Ces militants se revendiquaient pourtant de la Révolution et leur expérience et leur influence dans les grèves de juin leur démontraient le potentiel qui existait. Comment ont-ils pu accepter cette consigne qui donnait un coup de frein aux luttes au bénéfice d’un gouvernement où une fraction de la classe dirigeante était représentée ?

Le PCF est issu d’une scission de la SFIO en 1920. La Révolution d’octobre 1917 en Russie avait eu un rayonnement énorme sur les travailleurs. La radicalisation des militants avait conduit une partie des anciens dirigeants à se rallier à la Troisième Internationale qui venait de naître et à rompre avec la SFIO. Pour la majorité d’entre eux ce ralliement était opportuniste.

Le PCF avait donc dès sa naissance une structure contradictoire avec, à sa base, des militants convaincus et déterminés, et au sommet des dirigeants prêts à tous les tournants. Cette double nature du PCF a amené la direction à s’appuyer sur des militants peu formés théoriquement et dont la faculté de s’opposer à elle était limitée.

L’ensemble du parti a donc suivi les zigzags de la direction, zigzags déterminés par les intérêts de la bureaucratie stalinienne en URSS. A la période où la SFIO était présentée comme le pire ennemi des travailleurs et cataloguée comme " sociale-fasciste ", succéda brusquement la période du Front populaire avec les partis tels que la SFIO. Cela inaugurait pour Staline une période d’alliance avec les bourgeoisies occidentales contre les volontés expansionnistes de Hitler.

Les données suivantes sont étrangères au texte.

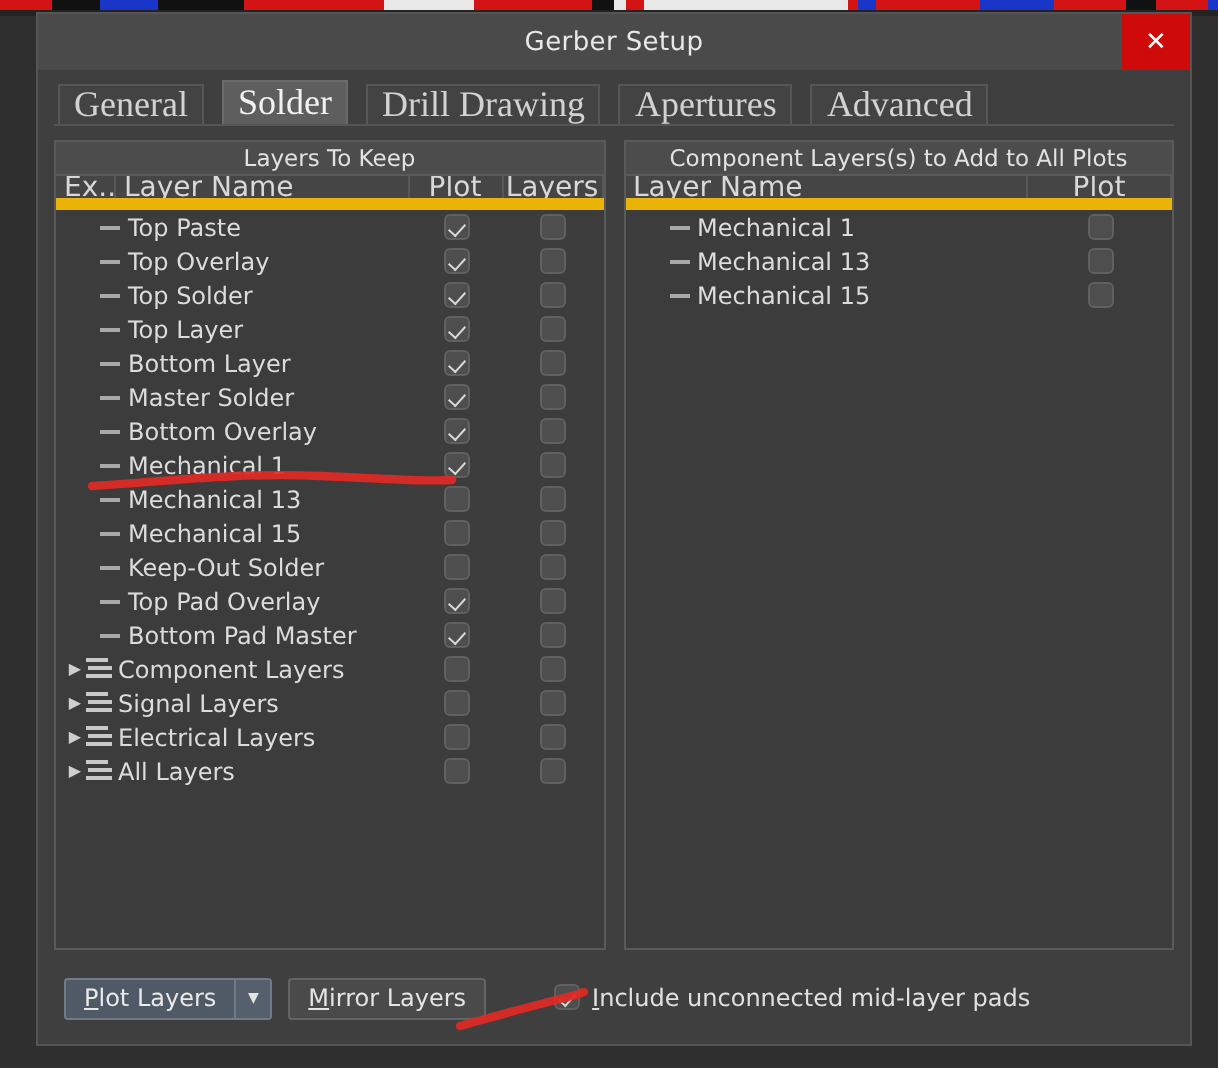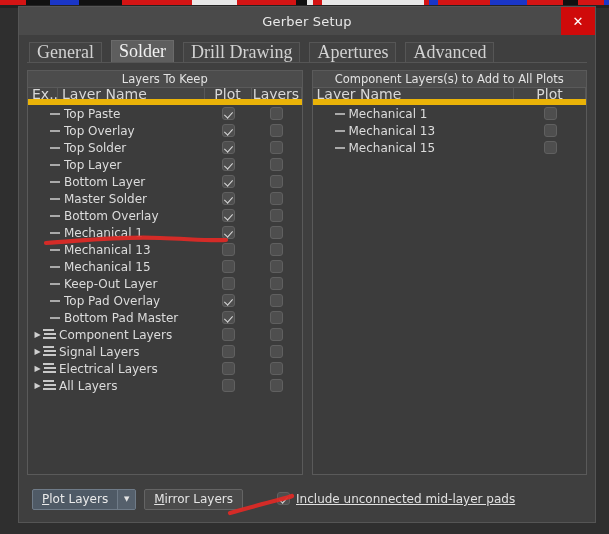--- a/index.html
+++ b/index.html
@@ -175,21 +175,21 @@
     background: #55606c;
   }
   .btn {
     height: 21px; margin-left: 8px; padding: 0 9px;
     display: flex; align-items: center;
     font-size: 12px; color: #e4e4e4;
     background: #4a4a4a; border: 1px solid #646464; border-radius: 2px;
   }
   .opt {
     display: flex; margin-left: 34px;
-    font-size: 12px; color: #e0e0e0; text-decoration: underline;
+    font-size: 12px; color: #e0e0e0;
   }
   .opt .chk { margin-right: 6px; }
   u.acc { text-decoration: underline; }
 
   
   .ink { position: absolute; left: 0; top: 0; width: 609px; height: 534px;
          pointer-events: none; }
 </style>
 </head>
 <body>
@@ -372,21 +372,21 @@
                 <div class="cellbox cb-plot">
                   <span class="chk"></span>
                 </div>
                 <div class="cellbox cb-mir">
                   <span class="chk"></span>
                 </div>
               </div>
               <div class="row">
                 <div class="namecell">
                   <span class="swatch"></span>
-                  <span>Keep-Out Layer</span>
+                  <span>Keep-Out Solder</span>
                 </div>
                 <div class="cellbox cb-plot">
                   <span class="chk"></span>
                 </div>
                 <div class="cellbox cb-mir">
                   <span class="chk"></span>
                 </div>
               </div>
               <div class="row">
                 <div class="namecell">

La théorie du " socialisme dans un seul pays " de Staline qui, à l’encontre de l’internationalisme révolutionnaire, tentait de consolider le pouvoir de la bureaucratie soviétique, entraîna une dérive nationaliste à la direction suiviste du PCF. Le 6 août 1936, Thorez déclare " Le Front populaire sera vraiment un Front français, un Front du peuple de France, héritier et continuateur de la grande Révolution contre le front des agents de l’étranger ". Ce nationalisme a permis de justifier la collaboration de classes au nom de l’" intérêt national ".

L’attachement des militants communistes au parti malgré les trahisons de sa direction aurait pu être rompu s’il avait existé une alternative suffisamment implantée dans les luttes pour être entendue largement.

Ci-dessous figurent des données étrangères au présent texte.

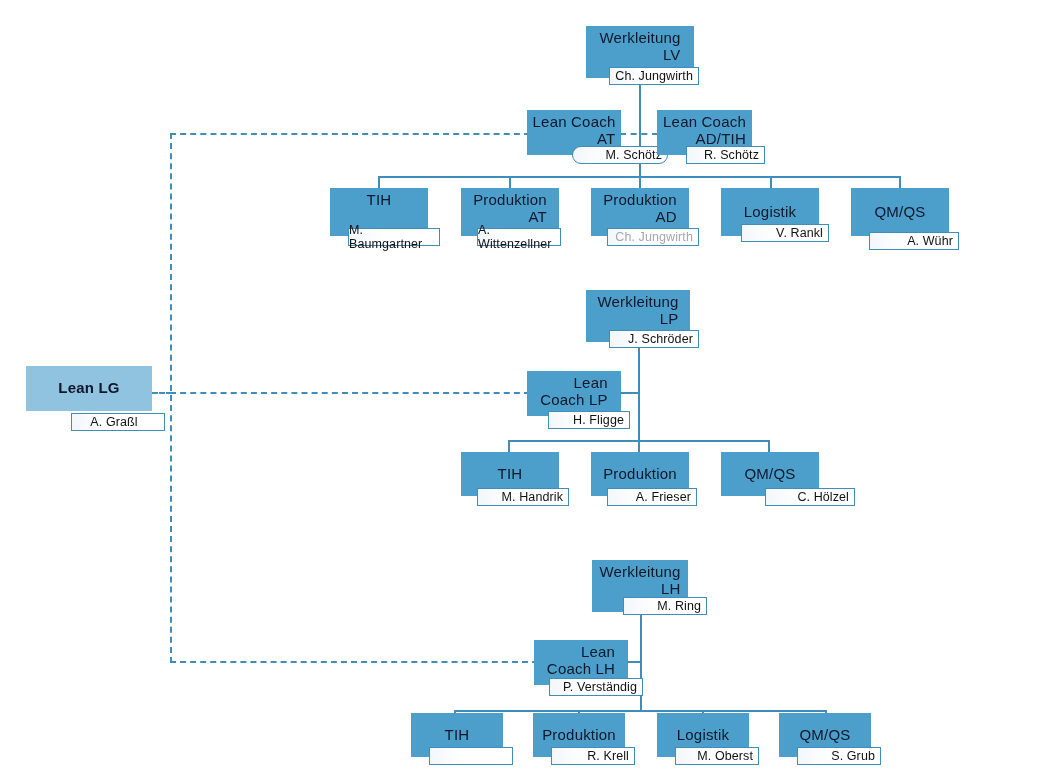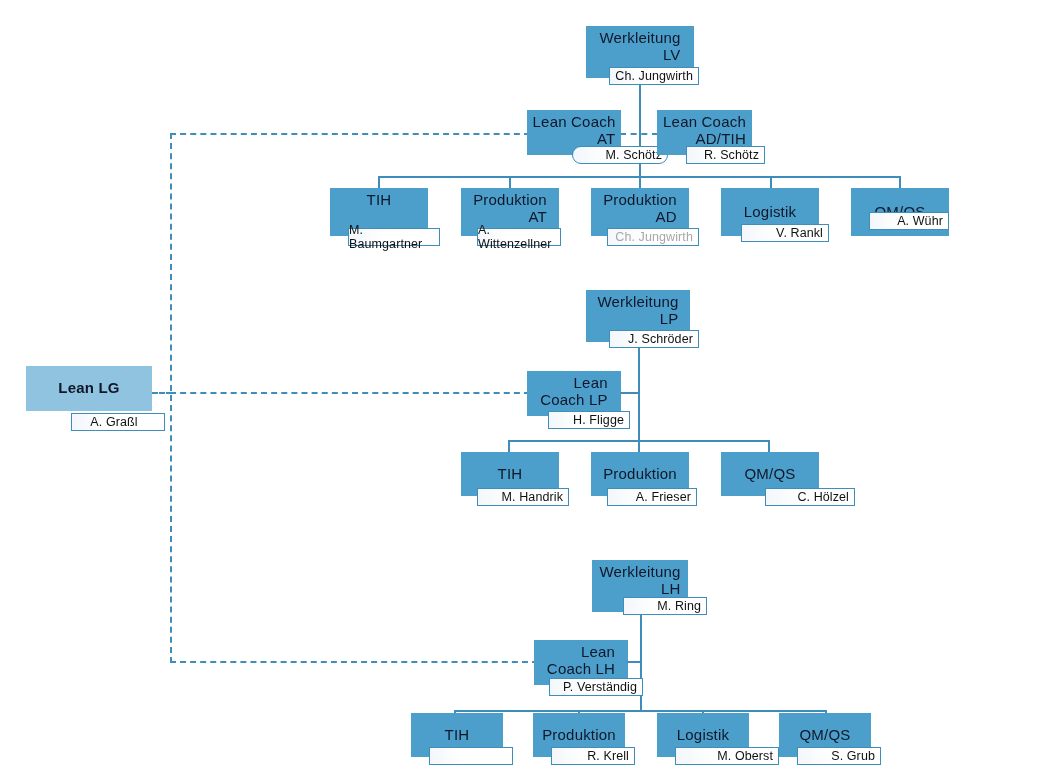--- a/index.html
+++ b/index.html
@@ -116,21 +116,21 @@
   <div class="plate" style="left:477px; top:228px; width:84px;">A. Wittenzellner</div>
 
   <div class="box" style="left:591px; top:188px; width:98px; height:48px;">Produktion
 AD</div>
   <div class="plate grey" style="left:607px; top:228px; width:92px;">Ch. Jungwirth</div>
 
   <div class="box" style="left:721px; top:188px; width:98px; height:48px; align-items:center; padding-top:0;">Logistik</div>
   <div class="plate" style="left:741px; top:224px; width:88px;">V. Rankl</div>
 
   <div class="box" style="left:851px; top:188px; width:98px; height:48px; align-items:center; padding-top:0;">QM/QS</div>
-  <div class="plate" style="left:869px; top:212px; width:80px;">A. Wühr</div>
+  <div class="plate" style="left:869px; top:232px; width:90px;">A. Wühr</div>
 
   <div class="box" style="left:586px; top:290px; width:104px; height:52px;">Werkleitung
 LP</div>
   <div class="plate" style="left:609px; top:330px; width:90px;">J. Schröder</div>
   <div class="ln lnv" style="left:638px; top:348px; height:92px;"></div>
 
   <div class="box" style="left:527px; top:371px; width:94px; height:45px;">Lean
 Coach LP</div>
   <div class="plate" style="left:548px; top:411px; width:82px;">H. Fligge</div>
   <div class="ln lnh" style="left:620px; top:392px; width:19px;"></div>
@@ -165,18 +165,18 @@
   <div class="ln lnv" style="left:702px; top:710px; height:11px;"></div>
   <div class="ln lnv" style="left:825px; top:710px; height:11px;"></div>
 
   <div class="box" style="left:411px; top:713px; width:92px; height:44px; align-items:center; padding-top:0;">TIH</div>
   <div class="plate" style="left:429px; top:747px; width:84px;"></div>
 
   <div class="box" style="left:533px; top:713px; width:92px; height:44px; align-items:center; padding-top:0;">Produktion</div>
   <div class="plate" style="left:551px; top:747px; width:84px;">R. Krell</div>
 
   <div class="box" style="left:657px; top:713px; width:92px; height:44px; align-items:center; padding-top:0;">Logistik</div>
-  <div class="plate" style="left:675px; top:747px; width:104px;">M. Oberst</div>
+  <div class="plate" style="left:675px; top:747px; width:84px;">M. Oberst</div>
 
   <div class="box" style="left:779px; top:713px; width:92px; height:44px; align-items:center; padding-top:0;">QM/QS</div>
   <div class="plate" style="left:797px; top:747px; width:84px;">S. Grub</div>
 
 </div>
 
 </body></html>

Des groupes révolutionnaires existaient, dont certains se revendiquant de Trotsky, qui s’étaient prononcés contre l’alliance du Front populaire, et pour l’accentuation des luttes dans les entreprises. Mais ils étaient trop petits pour représenter une alternative. Certains communistes pouvaient être conscients des dérives du parti mais voir en lui la seule possibilité de garder un contact avec la classe ouvrière.

La grève générale de juin 1936 posait la question de la gestion des entreprises par les travailleurs et donc, au-delà, de la Révolution. L’influence qu’a pu se créer le parti communiste par la mobilisation et le dynamisme de ses militants montre l’importance que prend, dans une telle situation, la direction politique des luttes. Un parti révolutionnaire suffisamment implanté, rassemblant une minorité conséquente de travailleurs, aurait pu attirer les meilleurs des militants communistes et des autres travailleurs combatifs. Son absence a fermé la porte à l’espoir né en juin 1936.

Cette période montre l’importance de la construction d’un tel parti avant les vagues massives de luttes.